---------- Material shown

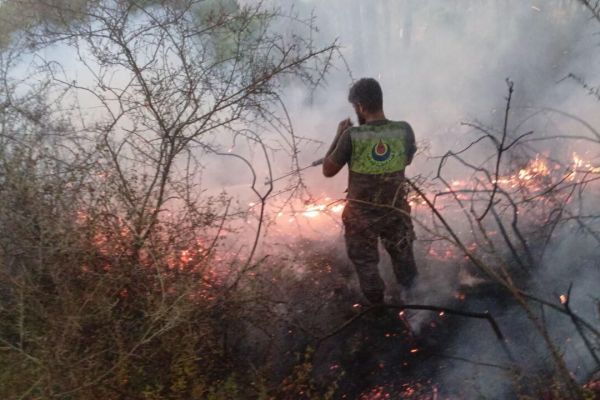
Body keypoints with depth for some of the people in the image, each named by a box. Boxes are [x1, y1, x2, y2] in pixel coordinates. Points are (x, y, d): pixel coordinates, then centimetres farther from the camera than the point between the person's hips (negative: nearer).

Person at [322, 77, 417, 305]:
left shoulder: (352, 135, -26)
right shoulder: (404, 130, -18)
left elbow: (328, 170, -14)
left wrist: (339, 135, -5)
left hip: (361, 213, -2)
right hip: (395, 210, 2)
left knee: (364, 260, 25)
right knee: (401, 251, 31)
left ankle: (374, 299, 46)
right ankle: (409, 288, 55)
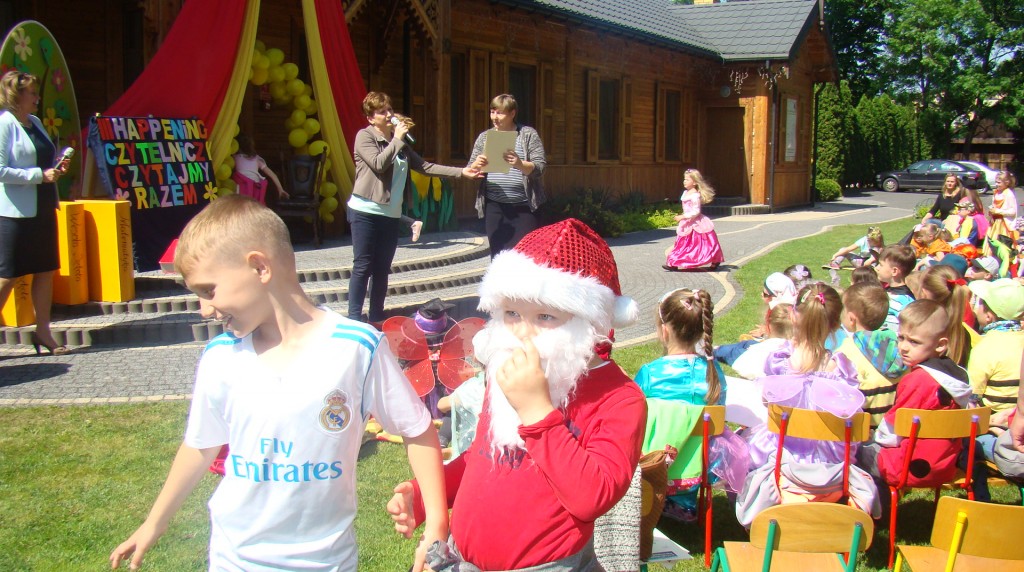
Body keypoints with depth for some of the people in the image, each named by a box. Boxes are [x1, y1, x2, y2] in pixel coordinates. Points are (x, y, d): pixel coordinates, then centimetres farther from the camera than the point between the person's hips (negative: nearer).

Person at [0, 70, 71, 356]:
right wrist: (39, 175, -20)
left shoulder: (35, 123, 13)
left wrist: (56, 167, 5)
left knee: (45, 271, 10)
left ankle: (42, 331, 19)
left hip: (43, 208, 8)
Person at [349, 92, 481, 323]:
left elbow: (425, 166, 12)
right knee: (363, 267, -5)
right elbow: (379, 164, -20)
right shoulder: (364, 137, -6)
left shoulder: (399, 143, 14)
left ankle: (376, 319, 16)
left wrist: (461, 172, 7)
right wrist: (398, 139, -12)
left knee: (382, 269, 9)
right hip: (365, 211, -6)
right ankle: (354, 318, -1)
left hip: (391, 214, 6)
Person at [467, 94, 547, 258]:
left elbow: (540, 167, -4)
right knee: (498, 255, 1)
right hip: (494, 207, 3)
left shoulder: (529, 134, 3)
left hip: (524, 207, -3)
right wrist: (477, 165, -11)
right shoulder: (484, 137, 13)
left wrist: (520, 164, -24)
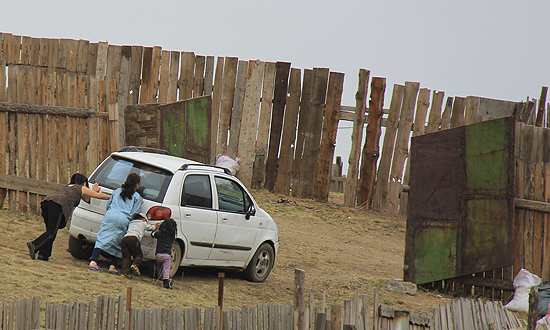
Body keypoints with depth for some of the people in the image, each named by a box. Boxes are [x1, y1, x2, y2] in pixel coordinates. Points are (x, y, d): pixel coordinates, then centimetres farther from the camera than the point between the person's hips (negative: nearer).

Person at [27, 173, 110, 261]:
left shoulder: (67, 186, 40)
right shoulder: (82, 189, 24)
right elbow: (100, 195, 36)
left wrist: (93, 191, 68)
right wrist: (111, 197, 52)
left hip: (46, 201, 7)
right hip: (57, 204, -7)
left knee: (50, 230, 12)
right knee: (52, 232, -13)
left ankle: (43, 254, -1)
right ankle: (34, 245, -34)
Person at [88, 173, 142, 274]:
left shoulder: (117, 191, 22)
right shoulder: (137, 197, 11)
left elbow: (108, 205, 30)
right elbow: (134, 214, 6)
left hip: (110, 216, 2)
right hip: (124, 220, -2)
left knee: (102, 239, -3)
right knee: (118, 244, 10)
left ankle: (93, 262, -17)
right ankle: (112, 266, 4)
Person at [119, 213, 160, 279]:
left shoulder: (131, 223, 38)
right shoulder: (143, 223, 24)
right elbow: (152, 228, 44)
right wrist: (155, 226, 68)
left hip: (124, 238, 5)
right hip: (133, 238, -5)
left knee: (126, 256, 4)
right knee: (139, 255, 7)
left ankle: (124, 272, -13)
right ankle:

--------------------

Work order
Reproduce the lines from the line containing "right wrist: (477, 165, -11)" up to and including the line containing "left wrist: (93, 191, 68)", leaving the pictures out of the answer.

Written answer
right wrist: (477, 165, -11)
right shoulder: (484, 137, 13)
left wrist: (520, 164, -24)
Body keypoints with depth for some of the people in the image, each named by a box. Boxes are [x1, y1, x2, y2] in pixel coordinates. Points are (x, y, d): pixel coordinates, then centimetres farther from the camera than the point between the person's hips (negative: nearer).

Person at [27, 173, 110, 261]:
left shoulder: (67, 186, 40)
right shoulder: (82, 189, 24)
right elbow: (100, 195, 36)
left wrist: (93, 191, 68)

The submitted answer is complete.